### 任务说明
将文档节选中以“人工软骨材料在修复软骨缺损”开头的段落改写为要点列表，保留其主要事实。

新型梯度人工软骨的构建及其力学性质影响软骨细胞行为的机制研究

中文摘要

人工软骨材料在修复软骨缺损的多种方案中具有良好的前景，其中聚乙烯醇-纳米羟基磷灰石水凝胶生物力学性能良好，但存在不能和周围软骨完全整合的问题。前人的研究表明支架材料的力学性质可影响软骨细胞粘附、增殖，但其机制不明。我们的前期研究发现聚乳酸-羟基乙酸共聚物-聚乙烯醇-纳米羟基磷灰石水凝胶孔隙率高且弹性模量可控。本研究拟通过制备一系列不同力学性质的复合水凝胶诱导软骨细胞，确定其粘附、增殖的最佳细胞力学环境。研究其影响软骨细胞行为的机制，探索支架材料-细胞外基质-细胞间的力学耦合关系及力学-生物学调控途径。同时本课题组提出一种新型的梯度人工软骨设计方案- - 其中央区符合生物力学要求能完全取代软骨功能，周围区符合细胞力学要求能与软骨细胞整合。拟实际构建出此种新型人工软骨，研究其整体生物力学性能以及和软骨细胞的整合能力，从而为仿生设计人工软骨材料提供依据。

英文摘要

Artificial cartilage material has good prospects in the repair of cartilage defects. Polyvinyl alcohol - nano-hydroxyapatite hydrogel, one of such materials, has quite good biomechanical behavior. But it could not be fully integrated with the surrounding cartilage. Previous studies have shown that the mechanical properties of the scaffold material can affect the adhesion and proliferation ability of chondrocyte, while the mechanism remain unknown. Our previous studies have found that poly-lactic glycolic acid-Polyvinyl alcohol-nano-hydroxyapatite hydrogel has a high porosity and a controllable elastic modulus. In this study, A series of the composite hydrogel with different mechanical properties will be prepared, then co-cultured with chondrocyte to ascertain the best cell-mechanics environment for its adhesion and proliferation. We expect to explicit the mechanism of its affection of chondrocyte behaviors, and explore the mechanical - biological coupling relations and regulatory pathways between the scaffold materials - extracellular matrix and cells. Furthermore, we proposed a method for designing of a novel gradient artificial cartilage, for which the central zone meets the biomechanical requirements which can completely replace the cartilage, and surrounding zone meets the cell-mechanical requirements which can integration with chondrocytes. The purpose of our research is to construct such new kind of artificial cartilage, to study the whole biomechanical properties as well as the ability to integrate with chondrocytes, then provide basis for the bionic design of artificial cartilage material.

### 数据摘录
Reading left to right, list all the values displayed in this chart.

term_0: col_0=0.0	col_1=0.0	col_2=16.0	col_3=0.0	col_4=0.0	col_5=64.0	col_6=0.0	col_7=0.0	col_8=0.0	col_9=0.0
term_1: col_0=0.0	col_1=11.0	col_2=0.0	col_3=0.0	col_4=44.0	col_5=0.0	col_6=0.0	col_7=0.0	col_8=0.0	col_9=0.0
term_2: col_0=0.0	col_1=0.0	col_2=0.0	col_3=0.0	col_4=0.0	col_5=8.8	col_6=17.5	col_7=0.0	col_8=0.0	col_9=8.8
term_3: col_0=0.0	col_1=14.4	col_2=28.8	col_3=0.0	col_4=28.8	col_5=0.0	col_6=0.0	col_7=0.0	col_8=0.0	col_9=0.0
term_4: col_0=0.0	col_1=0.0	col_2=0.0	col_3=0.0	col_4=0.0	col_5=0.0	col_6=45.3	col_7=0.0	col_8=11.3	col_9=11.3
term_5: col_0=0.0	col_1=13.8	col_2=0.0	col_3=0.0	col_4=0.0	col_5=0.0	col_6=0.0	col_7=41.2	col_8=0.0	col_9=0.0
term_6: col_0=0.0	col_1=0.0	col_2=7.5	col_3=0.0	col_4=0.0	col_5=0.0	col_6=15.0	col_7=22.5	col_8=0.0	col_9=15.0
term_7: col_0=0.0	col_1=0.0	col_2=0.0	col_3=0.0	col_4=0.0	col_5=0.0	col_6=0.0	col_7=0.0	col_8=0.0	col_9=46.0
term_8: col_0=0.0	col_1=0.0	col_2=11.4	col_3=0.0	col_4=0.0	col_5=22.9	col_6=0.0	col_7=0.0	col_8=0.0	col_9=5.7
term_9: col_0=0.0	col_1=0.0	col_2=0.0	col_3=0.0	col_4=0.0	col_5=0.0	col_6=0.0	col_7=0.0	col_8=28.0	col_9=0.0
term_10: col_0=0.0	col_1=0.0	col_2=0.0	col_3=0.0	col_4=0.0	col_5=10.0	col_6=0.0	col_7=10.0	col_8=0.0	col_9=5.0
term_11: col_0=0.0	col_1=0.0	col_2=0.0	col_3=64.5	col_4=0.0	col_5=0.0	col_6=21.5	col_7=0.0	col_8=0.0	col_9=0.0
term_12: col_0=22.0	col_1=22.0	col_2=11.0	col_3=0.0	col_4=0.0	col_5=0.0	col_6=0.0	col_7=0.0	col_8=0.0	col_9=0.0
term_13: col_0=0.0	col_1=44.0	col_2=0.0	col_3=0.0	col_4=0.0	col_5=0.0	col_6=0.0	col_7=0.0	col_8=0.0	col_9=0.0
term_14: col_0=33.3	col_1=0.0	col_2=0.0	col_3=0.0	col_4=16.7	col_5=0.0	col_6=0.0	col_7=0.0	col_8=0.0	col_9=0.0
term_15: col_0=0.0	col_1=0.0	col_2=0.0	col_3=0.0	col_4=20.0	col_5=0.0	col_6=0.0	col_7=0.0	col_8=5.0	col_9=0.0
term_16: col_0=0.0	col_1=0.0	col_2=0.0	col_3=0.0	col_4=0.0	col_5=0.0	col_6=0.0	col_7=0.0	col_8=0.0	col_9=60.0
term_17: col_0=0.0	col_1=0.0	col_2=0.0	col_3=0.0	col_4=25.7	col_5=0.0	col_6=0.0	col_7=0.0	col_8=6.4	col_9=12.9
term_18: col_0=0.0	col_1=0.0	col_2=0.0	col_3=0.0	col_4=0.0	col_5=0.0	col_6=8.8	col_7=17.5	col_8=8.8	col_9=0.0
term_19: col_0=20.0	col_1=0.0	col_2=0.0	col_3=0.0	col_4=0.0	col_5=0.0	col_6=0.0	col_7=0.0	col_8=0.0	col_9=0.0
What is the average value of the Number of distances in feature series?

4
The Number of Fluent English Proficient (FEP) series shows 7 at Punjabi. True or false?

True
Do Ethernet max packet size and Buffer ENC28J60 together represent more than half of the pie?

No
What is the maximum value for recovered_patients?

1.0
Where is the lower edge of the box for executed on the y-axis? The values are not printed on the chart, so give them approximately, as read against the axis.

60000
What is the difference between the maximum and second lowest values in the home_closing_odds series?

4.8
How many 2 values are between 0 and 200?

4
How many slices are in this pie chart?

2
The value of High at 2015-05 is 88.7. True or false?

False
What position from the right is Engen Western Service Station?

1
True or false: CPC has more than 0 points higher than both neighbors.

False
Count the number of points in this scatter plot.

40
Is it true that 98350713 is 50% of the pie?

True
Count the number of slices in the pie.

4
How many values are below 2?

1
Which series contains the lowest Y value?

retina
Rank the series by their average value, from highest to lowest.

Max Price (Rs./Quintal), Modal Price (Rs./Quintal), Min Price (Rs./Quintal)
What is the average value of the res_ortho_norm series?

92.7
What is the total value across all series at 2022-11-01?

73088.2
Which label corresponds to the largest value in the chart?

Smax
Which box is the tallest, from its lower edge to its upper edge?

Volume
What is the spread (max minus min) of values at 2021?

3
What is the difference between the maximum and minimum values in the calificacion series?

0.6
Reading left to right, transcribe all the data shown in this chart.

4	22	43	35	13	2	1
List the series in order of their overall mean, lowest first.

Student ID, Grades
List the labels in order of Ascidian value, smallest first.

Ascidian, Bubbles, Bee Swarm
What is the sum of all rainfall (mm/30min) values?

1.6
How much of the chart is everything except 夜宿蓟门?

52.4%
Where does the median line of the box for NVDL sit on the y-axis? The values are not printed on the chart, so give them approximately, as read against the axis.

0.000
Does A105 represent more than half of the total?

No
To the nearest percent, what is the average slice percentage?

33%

### 参考答案
- 人工软骨材料在软骨缺损修复中前景良好。其中聚乙烯醇-纳米羟基磷灰石水凝胶生物力学性能良好，但不能与周围软骨完全整合。
- 前人研究表明，支架材料的力学性质可影响软骨细胞粘附、增殖，但机制不明。
- 前期研究发现，聚乳酸-羟基乙酸共聚物-聚乙烯醇-纳米羟基磷灰石水凝胶孔隙率高，且弹性模量可控。
- 本研究拟制备一系列不同力学性质的复合水凝胶，用以诱导软骨细胞，确定粘附、增殖的最佳细胞力学环境。
- 研究上述力学性质影响软骨细胞行为的机制，探索支架材料-细胞外基质-细胞间的力学耦合关系及力学-生物学调控途径。
- 提出新型梯度人工软骨设计方案：
  - 中央区符合生物力学要求，能完全取代软骨功能；
  - 周围区符合细胞力学要求，能与软骨细胞整合。
- 拟实际构建此种人工软骨，研究其整体生物力学性能及与软骨细胞的整合能力，为仿生设计人工软骨材料提供依据。